Esto nos permite no solo calcular un indicador de valoración más significativo, como el PER económico, sino también obtener medidas coherentes de la calidad, a través del rendimiento en efectivo del capital invertido, y del crecimiento, a través de los cambios en la capacidad de generación de beneficios económicos subyacente de una empresa. Esta distinción es importante porque, en última instancia, los inversores deben comprender no solo cuánto están pagando, sino también por qué están pagando. Al situar la valoración, la calidad y el crecimiento sobre una misma base económica, el CROCI permite a los inversores comparar empresas en condiciones realmente equivalentes.

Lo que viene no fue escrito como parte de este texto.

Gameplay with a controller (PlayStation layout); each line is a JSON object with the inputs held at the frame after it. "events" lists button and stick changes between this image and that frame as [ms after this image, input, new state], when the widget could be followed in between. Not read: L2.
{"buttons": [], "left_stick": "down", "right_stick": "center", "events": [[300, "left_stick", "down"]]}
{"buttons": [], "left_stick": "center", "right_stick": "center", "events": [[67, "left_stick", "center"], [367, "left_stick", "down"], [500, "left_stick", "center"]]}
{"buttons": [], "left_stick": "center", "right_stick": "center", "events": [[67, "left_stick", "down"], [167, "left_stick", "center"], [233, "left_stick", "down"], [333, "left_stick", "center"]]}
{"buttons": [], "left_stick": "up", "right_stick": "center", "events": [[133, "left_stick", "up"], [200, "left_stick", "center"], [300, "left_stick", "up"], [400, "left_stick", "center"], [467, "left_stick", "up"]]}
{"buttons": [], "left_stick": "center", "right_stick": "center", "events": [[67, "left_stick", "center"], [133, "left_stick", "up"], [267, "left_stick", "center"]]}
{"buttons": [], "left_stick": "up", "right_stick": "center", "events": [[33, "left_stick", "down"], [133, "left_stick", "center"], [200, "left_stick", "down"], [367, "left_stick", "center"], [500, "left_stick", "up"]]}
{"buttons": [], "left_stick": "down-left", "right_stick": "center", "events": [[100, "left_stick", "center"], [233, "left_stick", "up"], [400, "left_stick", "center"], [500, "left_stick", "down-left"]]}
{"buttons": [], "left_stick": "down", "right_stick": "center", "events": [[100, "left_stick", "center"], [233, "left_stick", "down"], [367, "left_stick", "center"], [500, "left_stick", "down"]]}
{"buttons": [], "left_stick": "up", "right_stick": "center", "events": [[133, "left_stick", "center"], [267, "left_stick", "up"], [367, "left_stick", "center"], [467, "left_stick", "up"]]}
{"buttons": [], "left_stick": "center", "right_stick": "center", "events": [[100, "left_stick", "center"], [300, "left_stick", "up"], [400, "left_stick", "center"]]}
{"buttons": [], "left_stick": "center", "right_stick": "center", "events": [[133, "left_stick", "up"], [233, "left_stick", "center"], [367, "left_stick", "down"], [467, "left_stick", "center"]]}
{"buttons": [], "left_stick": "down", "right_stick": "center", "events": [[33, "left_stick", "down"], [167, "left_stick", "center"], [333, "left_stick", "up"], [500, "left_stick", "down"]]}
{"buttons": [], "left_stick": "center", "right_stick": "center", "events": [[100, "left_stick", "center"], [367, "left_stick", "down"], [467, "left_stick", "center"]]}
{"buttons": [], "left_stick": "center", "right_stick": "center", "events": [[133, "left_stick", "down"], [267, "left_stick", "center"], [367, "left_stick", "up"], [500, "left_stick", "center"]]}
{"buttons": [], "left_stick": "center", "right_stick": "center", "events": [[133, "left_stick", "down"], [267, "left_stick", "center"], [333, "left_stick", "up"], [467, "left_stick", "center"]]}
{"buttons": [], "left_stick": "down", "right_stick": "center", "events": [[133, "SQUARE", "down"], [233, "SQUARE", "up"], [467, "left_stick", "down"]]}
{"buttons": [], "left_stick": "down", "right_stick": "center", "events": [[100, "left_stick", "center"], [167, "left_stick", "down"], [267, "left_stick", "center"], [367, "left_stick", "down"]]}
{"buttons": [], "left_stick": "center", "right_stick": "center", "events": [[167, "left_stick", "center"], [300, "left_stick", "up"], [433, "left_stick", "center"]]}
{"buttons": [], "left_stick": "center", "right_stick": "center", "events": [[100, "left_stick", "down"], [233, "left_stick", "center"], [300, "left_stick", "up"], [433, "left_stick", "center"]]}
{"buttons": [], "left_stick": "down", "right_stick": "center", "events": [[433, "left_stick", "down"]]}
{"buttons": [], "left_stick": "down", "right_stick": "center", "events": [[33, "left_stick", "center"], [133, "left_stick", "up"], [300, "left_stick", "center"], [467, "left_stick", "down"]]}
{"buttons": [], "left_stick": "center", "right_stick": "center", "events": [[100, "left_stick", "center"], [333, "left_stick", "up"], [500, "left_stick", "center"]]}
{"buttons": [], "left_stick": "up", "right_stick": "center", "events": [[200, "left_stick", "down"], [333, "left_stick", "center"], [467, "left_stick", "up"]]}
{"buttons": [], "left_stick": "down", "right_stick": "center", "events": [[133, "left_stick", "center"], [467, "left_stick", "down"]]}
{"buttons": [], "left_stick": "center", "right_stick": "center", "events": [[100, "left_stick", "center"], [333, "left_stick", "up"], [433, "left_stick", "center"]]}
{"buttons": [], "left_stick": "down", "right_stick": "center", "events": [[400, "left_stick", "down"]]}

Para los selectores de fondos, esto puede resultar especialmente valioso en el entorno de mercado actual, en el que la dispersión de las valoraciones sigue siendo elevada y los indicadores contables a menudo tienen dificultades para reflejar la verdadera situación económica de las empresas modernas. La fortaleza del marco CROCI radica en que ofrece una perspectiva coherente a través de la cual evaluar conjuntamente la valoración, la calidad y el crecimiento, lo que permite asignar el capital basándose en la realidad económica en lugar de en la presentación contable.
El universo cuantitativo actual está dominado por estrategias multifactoriales basadas en datos masivos o algoritmos avanzados. ¿Qué aporta de diferencial el enfoque cuantitativo de CROCI?
Consideramos que CROCI es un enfoque activo y sistemático, por lo que, en muchos aspectos, puede verse como una combinación de ambos. La construcción de la cartera es sistemática y se basa en reglas, lo que aporta coherencia, transparencia y repetibilidad. Sin embargo, la base del proceso es, fundamentalmente, la investigación, más que la extracción de factores estadísticos o la optimización basada exclusivamente en datos. La parte más importante de CROCI no es el algoritmo de la cartera, sino el análisis económico subyacente de las empresas. Nuestros analistas reconstruyen los estados financieros para comprender cómo las empresas crean valor realmente, generan flujos de caja y obtienen rentabilidad sobre el capital.
Por ese motivo, a menudo describimos CROCI como un enfoque sistemático de la inversión fundamental. El proceso de investigación se basa fundamentalmente en el análisis, mientras que la implementación de la cartera es sistemática. Esta combinación nos permite aplicar la disciplina de la inversión cuantitativa sin perder de vista las realidades económicas de las empresas en las que invertimos.